◆ **Document section**:
▬▬▬▬▬▬

Saturday, November 17, 2012

Still Life With Robin: Timing the Thanksgiving Shopping Trip


by Peggy Robin

The Thanksgiving grocery shopping madness is underway. This means that anytime between now and November 22 it will be hard to find a time to go grocery shopping when the aisles are not mobbed and the checkout lines are not snaking around the store. Shopping on the Saturday or Sunday before Thanksgiving is only asking for trouble, as I knew perfectly well going into it. On the other hand, if I wait until Monday or Tuesday, or even more foolishly, hold off until Wednesday, there's a good chance I will find the store shelves bare of some crucial ingredient, which means I will have to try again somewhere else. And that means yet more item searching, and probably even longer line-waiting.

▬▬▬▬▬▬

Dataset entries
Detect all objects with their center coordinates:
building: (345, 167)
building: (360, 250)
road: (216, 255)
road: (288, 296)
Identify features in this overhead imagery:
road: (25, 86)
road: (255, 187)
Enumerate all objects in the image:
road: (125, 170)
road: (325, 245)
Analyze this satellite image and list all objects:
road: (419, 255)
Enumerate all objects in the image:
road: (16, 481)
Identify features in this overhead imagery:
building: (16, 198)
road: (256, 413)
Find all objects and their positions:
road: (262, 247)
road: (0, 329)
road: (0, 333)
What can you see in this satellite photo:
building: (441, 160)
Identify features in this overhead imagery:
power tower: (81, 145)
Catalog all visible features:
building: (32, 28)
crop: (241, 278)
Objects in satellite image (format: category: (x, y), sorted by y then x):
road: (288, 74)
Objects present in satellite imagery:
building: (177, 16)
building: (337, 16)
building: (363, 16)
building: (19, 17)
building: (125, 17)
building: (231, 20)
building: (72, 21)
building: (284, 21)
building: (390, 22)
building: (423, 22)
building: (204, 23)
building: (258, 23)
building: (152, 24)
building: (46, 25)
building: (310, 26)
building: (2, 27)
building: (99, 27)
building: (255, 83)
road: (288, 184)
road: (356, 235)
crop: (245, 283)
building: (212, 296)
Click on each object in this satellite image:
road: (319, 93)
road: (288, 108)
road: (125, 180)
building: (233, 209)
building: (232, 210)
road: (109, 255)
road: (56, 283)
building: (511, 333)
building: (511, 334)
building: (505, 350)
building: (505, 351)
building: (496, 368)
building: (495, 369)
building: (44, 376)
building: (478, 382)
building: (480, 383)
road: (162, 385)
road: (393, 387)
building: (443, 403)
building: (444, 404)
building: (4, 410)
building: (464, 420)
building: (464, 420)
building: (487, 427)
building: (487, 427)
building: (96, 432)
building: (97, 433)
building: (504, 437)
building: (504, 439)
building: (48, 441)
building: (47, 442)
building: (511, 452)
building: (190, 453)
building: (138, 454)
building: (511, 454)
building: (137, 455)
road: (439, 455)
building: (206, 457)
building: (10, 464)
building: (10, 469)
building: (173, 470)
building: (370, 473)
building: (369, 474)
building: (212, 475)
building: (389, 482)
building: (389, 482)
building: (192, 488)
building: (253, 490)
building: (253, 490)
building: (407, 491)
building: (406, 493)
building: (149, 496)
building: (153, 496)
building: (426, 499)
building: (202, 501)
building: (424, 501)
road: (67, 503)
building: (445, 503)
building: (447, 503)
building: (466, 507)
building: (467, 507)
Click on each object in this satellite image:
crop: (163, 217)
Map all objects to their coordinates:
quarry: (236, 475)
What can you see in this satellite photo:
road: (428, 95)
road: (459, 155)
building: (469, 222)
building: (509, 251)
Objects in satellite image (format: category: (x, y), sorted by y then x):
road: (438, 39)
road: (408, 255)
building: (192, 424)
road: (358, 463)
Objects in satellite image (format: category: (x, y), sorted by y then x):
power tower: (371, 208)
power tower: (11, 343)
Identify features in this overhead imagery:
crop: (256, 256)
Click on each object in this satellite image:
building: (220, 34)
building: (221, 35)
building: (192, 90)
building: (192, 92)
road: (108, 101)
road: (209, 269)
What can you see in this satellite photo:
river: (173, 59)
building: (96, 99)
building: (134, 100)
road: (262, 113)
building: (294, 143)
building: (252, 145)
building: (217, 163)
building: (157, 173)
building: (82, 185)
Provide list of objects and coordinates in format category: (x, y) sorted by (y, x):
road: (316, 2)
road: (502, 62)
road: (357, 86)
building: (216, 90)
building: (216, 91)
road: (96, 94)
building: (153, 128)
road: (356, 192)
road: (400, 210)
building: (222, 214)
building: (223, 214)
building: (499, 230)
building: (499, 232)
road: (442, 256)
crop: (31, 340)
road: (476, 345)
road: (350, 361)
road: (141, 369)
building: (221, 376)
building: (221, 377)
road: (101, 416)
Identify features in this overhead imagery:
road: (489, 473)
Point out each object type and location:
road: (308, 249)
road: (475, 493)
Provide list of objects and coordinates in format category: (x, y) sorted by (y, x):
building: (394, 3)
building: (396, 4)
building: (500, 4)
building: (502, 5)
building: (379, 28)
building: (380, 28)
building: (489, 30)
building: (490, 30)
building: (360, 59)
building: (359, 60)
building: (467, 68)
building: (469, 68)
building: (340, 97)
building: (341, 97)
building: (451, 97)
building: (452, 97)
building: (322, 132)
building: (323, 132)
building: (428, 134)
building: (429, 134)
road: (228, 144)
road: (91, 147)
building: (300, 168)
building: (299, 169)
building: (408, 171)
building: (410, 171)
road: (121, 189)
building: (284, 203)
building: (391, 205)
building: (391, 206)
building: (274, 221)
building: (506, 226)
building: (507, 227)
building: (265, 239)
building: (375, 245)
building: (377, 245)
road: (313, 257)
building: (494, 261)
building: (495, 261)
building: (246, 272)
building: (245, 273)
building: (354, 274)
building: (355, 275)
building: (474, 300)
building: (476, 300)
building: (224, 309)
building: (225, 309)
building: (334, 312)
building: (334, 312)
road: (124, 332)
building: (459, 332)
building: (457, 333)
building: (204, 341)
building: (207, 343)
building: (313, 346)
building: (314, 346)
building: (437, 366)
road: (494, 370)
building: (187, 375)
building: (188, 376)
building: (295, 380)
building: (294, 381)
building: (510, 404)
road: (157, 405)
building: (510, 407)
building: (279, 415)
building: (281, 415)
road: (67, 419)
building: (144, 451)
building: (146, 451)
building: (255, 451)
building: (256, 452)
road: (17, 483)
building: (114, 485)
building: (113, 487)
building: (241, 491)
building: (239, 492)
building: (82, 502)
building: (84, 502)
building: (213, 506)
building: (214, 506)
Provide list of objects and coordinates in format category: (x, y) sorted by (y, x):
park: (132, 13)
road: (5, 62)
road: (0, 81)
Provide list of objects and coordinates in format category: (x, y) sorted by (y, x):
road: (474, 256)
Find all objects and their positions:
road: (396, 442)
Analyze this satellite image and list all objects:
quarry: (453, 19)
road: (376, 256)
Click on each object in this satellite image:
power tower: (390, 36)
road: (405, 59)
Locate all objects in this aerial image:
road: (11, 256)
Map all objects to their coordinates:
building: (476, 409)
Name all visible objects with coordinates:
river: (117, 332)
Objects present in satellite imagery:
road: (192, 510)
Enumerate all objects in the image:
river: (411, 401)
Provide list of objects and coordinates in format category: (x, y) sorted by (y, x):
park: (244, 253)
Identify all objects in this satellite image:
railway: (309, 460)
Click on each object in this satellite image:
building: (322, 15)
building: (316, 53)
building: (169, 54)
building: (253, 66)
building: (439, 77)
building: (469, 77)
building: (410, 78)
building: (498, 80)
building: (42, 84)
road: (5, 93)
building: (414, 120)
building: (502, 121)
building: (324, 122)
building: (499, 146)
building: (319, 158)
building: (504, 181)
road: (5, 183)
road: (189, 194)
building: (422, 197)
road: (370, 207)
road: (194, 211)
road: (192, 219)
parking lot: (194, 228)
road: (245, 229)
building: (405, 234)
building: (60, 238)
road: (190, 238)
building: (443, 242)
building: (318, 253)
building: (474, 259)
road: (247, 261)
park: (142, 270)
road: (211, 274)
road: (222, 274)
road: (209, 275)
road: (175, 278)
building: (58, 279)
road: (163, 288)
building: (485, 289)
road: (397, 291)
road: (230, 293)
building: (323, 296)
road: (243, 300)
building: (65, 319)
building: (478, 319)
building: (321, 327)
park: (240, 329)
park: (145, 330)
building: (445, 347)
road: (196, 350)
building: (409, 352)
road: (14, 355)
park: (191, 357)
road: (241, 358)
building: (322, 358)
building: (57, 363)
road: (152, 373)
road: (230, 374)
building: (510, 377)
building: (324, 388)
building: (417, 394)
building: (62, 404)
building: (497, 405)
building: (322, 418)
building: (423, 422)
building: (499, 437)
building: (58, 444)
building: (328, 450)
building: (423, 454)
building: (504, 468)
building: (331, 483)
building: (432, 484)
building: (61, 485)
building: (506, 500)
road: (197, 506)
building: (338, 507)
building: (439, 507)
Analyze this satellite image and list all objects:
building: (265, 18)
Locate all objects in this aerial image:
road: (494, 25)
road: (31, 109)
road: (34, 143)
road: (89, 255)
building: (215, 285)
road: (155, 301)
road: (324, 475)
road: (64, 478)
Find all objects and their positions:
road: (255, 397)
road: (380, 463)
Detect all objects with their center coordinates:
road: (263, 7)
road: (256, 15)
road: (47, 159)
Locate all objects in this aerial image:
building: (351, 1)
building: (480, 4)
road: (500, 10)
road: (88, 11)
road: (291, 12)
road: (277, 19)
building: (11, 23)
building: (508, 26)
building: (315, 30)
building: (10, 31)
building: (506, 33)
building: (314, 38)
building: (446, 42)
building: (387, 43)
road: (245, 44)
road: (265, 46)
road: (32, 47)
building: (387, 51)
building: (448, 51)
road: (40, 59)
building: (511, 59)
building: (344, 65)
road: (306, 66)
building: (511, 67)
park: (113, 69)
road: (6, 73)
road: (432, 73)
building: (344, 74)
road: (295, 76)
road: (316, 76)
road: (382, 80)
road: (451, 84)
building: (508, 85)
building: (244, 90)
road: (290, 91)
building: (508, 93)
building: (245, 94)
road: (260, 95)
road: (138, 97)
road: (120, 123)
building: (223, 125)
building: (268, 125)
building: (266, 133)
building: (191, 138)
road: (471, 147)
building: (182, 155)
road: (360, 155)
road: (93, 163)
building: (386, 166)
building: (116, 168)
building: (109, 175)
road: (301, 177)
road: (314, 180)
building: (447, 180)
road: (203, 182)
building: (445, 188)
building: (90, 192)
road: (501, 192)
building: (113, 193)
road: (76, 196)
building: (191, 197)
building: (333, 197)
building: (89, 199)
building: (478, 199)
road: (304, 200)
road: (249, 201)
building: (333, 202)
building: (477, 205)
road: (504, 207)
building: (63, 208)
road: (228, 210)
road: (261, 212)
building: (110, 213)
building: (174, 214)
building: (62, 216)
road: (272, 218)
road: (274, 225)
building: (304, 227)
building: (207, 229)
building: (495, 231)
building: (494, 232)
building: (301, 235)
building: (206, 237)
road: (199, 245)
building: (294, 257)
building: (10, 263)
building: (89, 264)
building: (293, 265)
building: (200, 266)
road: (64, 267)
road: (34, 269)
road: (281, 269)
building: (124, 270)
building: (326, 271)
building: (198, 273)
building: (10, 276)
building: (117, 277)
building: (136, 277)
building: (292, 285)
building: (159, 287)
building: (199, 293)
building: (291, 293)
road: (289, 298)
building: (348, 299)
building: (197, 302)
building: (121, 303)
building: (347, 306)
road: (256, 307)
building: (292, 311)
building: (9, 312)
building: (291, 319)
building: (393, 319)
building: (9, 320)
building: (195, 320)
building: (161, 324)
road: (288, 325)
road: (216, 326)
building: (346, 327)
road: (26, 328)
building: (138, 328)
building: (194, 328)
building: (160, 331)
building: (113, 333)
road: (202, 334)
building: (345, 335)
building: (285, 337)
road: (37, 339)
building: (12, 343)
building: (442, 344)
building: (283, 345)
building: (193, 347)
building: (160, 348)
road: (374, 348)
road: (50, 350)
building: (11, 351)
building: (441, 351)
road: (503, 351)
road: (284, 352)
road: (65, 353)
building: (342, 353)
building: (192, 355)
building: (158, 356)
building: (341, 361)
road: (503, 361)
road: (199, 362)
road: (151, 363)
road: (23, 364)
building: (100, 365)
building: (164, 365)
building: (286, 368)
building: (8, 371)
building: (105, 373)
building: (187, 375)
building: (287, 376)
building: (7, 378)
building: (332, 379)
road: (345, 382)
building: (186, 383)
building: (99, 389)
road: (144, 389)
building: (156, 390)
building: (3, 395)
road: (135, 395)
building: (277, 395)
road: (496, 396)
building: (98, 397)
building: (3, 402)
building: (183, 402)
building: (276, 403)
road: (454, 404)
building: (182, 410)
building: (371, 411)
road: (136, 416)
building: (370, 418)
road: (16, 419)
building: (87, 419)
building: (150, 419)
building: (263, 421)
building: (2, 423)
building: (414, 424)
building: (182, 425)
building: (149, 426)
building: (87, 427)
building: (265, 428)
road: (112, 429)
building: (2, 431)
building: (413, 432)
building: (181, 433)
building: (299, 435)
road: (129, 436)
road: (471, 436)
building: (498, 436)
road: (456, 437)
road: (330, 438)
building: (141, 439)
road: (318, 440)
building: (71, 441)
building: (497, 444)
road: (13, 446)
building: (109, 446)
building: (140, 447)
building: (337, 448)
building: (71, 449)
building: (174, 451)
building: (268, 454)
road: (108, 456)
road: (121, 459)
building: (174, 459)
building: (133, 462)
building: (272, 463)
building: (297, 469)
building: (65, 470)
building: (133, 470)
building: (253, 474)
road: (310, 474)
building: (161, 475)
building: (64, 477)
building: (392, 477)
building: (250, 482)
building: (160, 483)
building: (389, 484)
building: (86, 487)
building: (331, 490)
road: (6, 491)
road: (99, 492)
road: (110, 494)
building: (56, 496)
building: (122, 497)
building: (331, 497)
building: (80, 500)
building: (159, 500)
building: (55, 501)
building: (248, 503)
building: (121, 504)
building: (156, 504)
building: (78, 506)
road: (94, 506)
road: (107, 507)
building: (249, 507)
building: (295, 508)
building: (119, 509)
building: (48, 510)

▬▬▬▬▬▬

Please resume the Thanksgiving grocery shopping piece above, picking up right after its last sentence.

◆ **Written response**:
I suppose I should have considered the timing more carefully. It's not as if I didn't know what the stores would be like right around now. People shop for the holiday as they do when a blizzard is predicted, except that they're making runs on Libby's canned pumpkin puree instead of toilet paper, and this particular "storm" always falls on the fourth Thursday in November. Even if I had thought to do my shopping earlier, there are always some ingredients that I like to buy relatively fresh, which means I can't avoid the crowds altogether.  Apples, for instance. Every year I make an apple pie, but I don't want to buy the apples a more than a week in advance. Mainly because people will just eat them, and then I will have to go out and buy more, defeating the whole point of getting the shopping done early. Okay, I could buy twice as many apples as I need, but by some mysterious workings of the cosmos, that all but guarantees that either (a) the apples will all become mushy and/or (b) people in my family will decide not to touch the apples and I will end up with an oversupply.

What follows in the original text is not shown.